FRAGMENTO PARA LEER:
○ ○ ○ ○ ○
El hecho de que los ocupe, y que expanda sus competencias aunque sea de modo temporal, pone de relieve la confianza que Trump deposita en él hoy por hoy. El presidente prefiere rodearse de un círculo de asesores no demasiado extenso, y no es raro que asigne a aquellos de quienes más se fía un cúmulo cada vez mayor de tareas. Aunque siempre es él quien tiene la última palabra, la única que cuenta.

El empresario inmobiliario Steve Witkoff, amigo de Trump y sin experiencia previa en diplomacia, ha ido expandiendo desde enero sus horizontes como enviado especial para negociaciones delicadas. Si al principio solo se ocupaba de la guerra en Gaza, ahora ha añadido a su cartera las conversaciones con Rusia y con Irán. Stephen Miller, el jefe de Gabinete adjunto para temas políticos e ideólogo de la actual política migratoria, bien podría acabar como consejero definitivo de Seguridad Nacional si Rubio deja el puesto, según algunos rumores.

A diferencia de Miller, quien ya fue uno de los principales asesores de Trump en el primer mandato, Rubio no figuraba de inicio en el sancta sanctorum de la Casa Blanca. En los primeros días de mandato, el presidente llegó a bromear con que tenía que tener cuidado con su jefe de la diplomacia porque tenía el apoyo hasta de los legisladores de la oposición demócrata. “Los senadores le han confirmado por unanimidad… no sé si debo fiarme de él”, se reía.

Algo de verdad había detrás del chiste. Los círculos más trumpistas no terminaban de congeniar con un antiguo senador, un político de corte tradicional, que en el pasado había defendido la ayuda a Ucrania y el intervencionismo en el exterior. Y que había sido rival electoral de su líder.

Sus primeras semanas en el cargo reforzaron una cierta imagen de segundón. Se encontraba de gira por América Latina cuando se enteró de que Trump proclamaba que Estados Unidos se haría cargo de Gaza para convertirla en “la Riviera de Oriente Próximo”. Tampoco supo por adelantado, antes de participar en la Conferencia de Seguridad de Múnich en febrero, que un par de días antes el secretario de Defensa, Pete Hegseth, iba a cerrar la puerta al ingreso de Ucrania en la OTAN, en un discurso en Bruselas. O que el vicepresidente J. D. Vance, también en Múnich, iba casi a exigir a los europeos que prestasen oídos a sus partidos de extrema derecha.
○ ○ ○ ○ ○
DATOS DISPONIBLES:
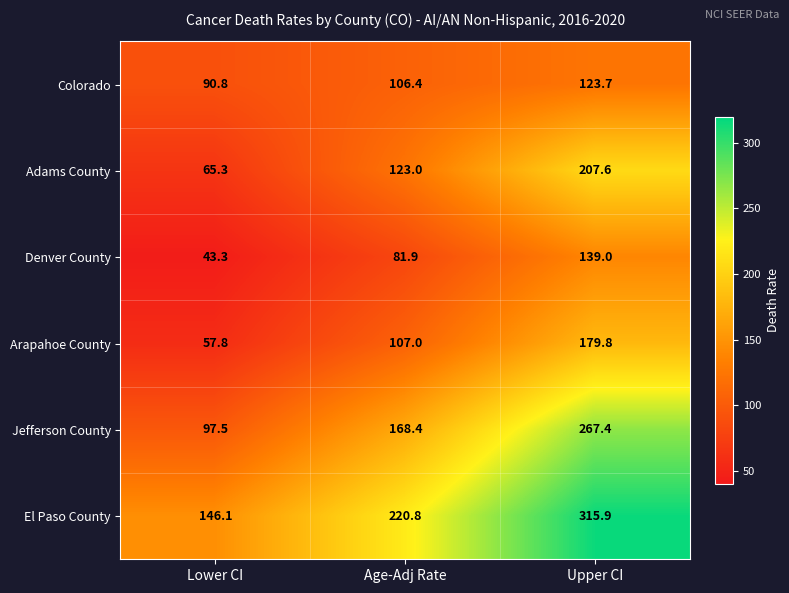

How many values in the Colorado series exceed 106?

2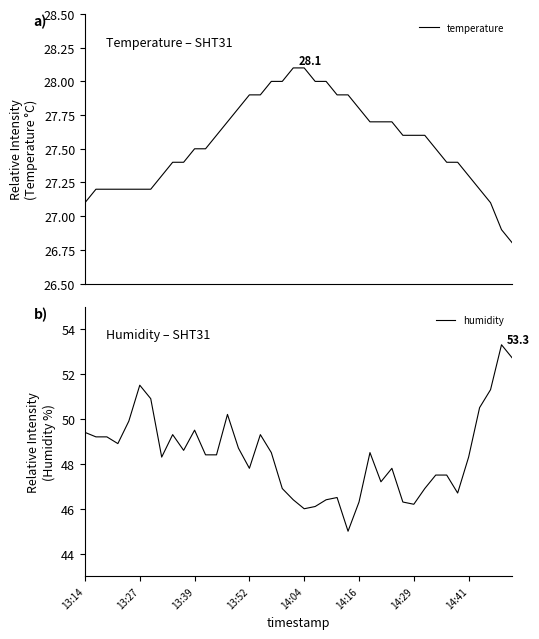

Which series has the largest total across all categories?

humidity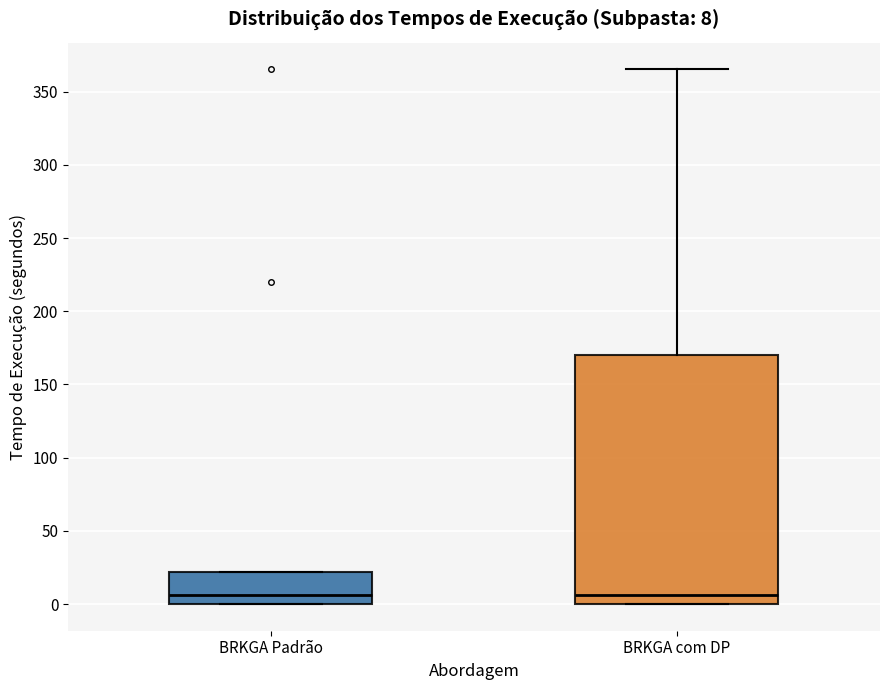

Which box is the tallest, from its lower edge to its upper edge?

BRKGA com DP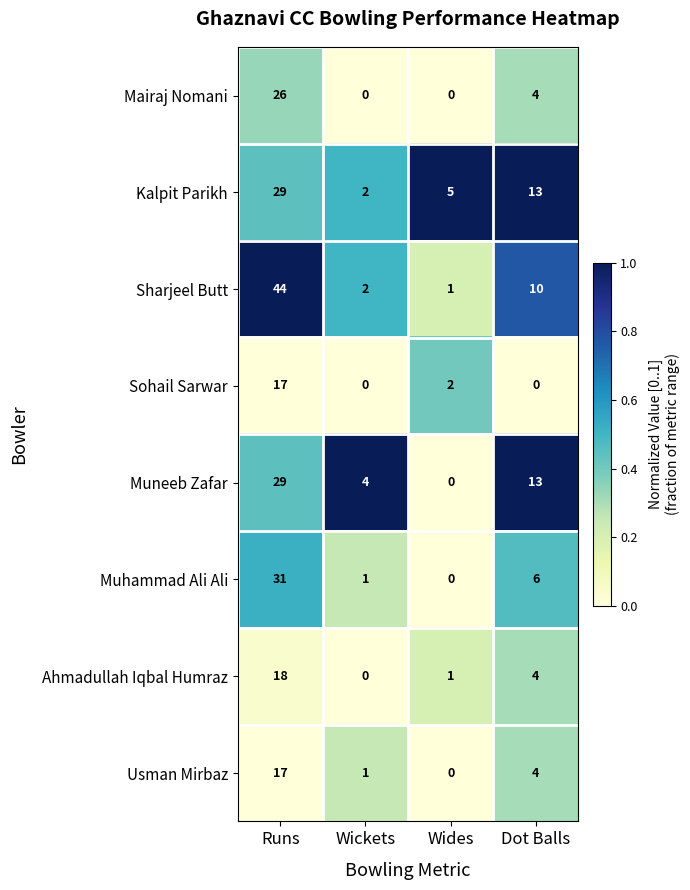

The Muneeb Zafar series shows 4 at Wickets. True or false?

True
○ ○ ○ ○ ○
CONSIGNA: Copia sin cambios el pasaje del fragmento sobre Rubio y el círculo de Trump que empieza en las palabras "A diferencia de" y acaba después de "de su líder.".

RESPUESTA DEL EJERCICIO:
A diferencia de Miller, quien ya fue uno de los principales asesores de Trump en el primer mandato, Rubio no figuraba de inicio en el sancta sanctorum de la Casa Blanca. En los primeros días de mandato, el presidente llegó a bromear con que tenía que tener cuidado con su jefe de la diplomacia porque tenía el apoyo hasta de los legisladores de la oposición demócrata. “Los senadores le han confirmado por unanimidad… no sé si debo fiarme de él”, se reía.

Algo de verdad había detrás del chiste. Los círculos más trumpistas no terminaban de congeniar con un antiguo senador, un político de corte tradicional, que en el pasado había defendido la ayuda a Ucrania y el intervencionismo en el exterior. Y que había sido rival electoral de su líder.